Si ses ministres pensent agir au nom de l'Etat , ils ne doivent pas mettre de coté que c'est cet Etat qui les emploie et qui reste au service du peuple, que c'est ce peuple qui fait et défait le dit-Etat. Alors Messieurs, la qualité intrinsèque d'un grand commis de la république demeure infiniment gravée dans l'humilité et la décence, le baroud et le nif. L'on n'a pas à faire dans la violation des cœurs, la conquête des villes ou le rapt des amours. Commencez d'abord par extraire de vos qualificatifs interpellatifs cette formule vomie et maudite de «ma3ali el wazir» !

Les ennemis du peuple

La justice a rendu justice au peuple. Le travail est long et ardu, il doit se poursuivre au bonheur d'une vérité et d'une équité longtemps absentes. Les oligarques, ces «capitalistes» de mauvais goût, ces nouveaux riches d'Algérie, ces parvenus qui d'un rien soit d'un coup de fil du «pouvoir parallèle» ont envahi la terre et dévalisé les banques n'ont plus pignon sur rue. Il ne suffit pas de les mettre à l'ombre, il faudrait mettre à l'abri les fortunes prises, squattées tout en punissant ceux qui ont été leurs relais au niveau central ou local. Ils n'ont pas pour autant baissé les bras et persévèrent à créer un climat de résistance, de tension par une contre-révolution à même de saper non seulement le moral du peuple mais aussi casser de la volonté de ceux qui ont pris la charge de salubrité publique de nettoyer le pays. Ils sont nombreux à se rallier sournoisement à des forces occultes, étrangères, anti-hirak. Certains, qui se vantaient hier d'avoir «said» au bout du fil, se font tous discrets et ne s'affichent plus, la peur du juge au ventre ; ils tentent de donner raison au peuple et vilipender l'ancien régime qu'ils ont eux-mêmes fabriqué, aidé, mis en orbite. Ils sont ceux-là mêmes qui ont presque nommé tous les walis en poste. Ainsi derrière chaque nomination se cache un gros bonnet. Les preuves populaires, la rumeur, les ragots sont pertinents.

Les ennemis du peuple sont les mêmes ennemis de la patrie. Ils agissent dans la foule, dans les officines, dans les réseaux, dans l'intelligence et manipulent l'histoire, l'actualité et travestissent le vrai et l'authentique. Leur dessein est tout connu, avoir une domination totale des richesses du pays et le mettre à la solde d'autres puissances pourvu qu'ils en tirent de consistantes dividendes. Les chiffres détournés que l'on avance ici et là font étourdir les adeptes du centime et donnent du tournis a ceux qui n'ont de calcul que leur minables soldes.

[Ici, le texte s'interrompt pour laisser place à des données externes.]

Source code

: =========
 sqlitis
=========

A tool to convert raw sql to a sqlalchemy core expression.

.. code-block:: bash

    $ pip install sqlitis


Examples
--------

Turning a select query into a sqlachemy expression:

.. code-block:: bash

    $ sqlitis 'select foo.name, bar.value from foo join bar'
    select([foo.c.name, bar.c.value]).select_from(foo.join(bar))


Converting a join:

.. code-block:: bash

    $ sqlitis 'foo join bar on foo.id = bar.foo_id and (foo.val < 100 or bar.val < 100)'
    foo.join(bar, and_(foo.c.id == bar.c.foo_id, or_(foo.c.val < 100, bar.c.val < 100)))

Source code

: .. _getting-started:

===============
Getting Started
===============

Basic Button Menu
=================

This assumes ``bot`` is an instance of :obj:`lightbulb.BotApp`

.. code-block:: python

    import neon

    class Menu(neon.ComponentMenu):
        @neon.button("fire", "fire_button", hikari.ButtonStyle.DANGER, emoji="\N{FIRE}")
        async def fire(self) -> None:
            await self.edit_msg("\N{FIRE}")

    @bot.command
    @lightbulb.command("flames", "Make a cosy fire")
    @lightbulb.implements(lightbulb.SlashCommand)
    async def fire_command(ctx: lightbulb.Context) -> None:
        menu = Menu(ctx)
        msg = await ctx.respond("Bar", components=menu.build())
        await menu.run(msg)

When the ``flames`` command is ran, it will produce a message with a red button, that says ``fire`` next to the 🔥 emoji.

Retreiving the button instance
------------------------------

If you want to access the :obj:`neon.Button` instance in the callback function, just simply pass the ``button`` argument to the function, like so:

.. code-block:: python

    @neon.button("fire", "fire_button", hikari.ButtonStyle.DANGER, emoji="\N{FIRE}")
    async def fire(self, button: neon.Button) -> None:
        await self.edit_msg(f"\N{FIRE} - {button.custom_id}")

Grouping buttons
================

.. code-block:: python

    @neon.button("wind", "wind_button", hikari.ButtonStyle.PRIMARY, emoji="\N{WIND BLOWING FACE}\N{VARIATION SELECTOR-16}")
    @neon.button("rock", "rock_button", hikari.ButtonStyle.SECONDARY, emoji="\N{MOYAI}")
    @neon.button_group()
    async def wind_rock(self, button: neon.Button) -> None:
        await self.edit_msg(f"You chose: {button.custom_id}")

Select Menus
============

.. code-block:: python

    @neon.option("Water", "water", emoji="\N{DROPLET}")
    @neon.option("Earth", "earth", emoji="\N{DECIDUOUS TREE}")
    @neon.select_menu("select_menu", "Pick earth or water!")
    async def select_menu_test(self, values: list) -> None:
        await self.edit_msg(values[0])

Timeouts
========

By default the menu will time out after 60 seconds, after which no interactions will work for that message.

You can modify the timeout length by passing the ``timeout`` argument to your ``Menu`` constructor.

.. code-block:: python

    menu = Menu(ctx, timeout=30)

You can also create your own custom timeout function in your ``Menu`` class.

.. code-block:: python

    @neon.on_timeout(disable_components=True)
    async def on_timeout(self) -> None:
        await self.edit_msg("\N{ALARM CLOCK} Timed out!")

Les vendredis ne vont pas ainsi s'éterniser, le peuple ne peut s'en résoudre au silence tant que les cautions préliminaires d'une Algérie nouvelle ne puisent s'éclore et se rassembler. Il fait confiance et ne baisse pas le cri. Il suit et poursuit mais ne bouscule pas. D'une démocratie réelle, sans barbouillage où seule l'expression de la voix aura une haute sacralité, où la violation de toute urne ne sera qu'une profanation. Il s'attache à l'attente.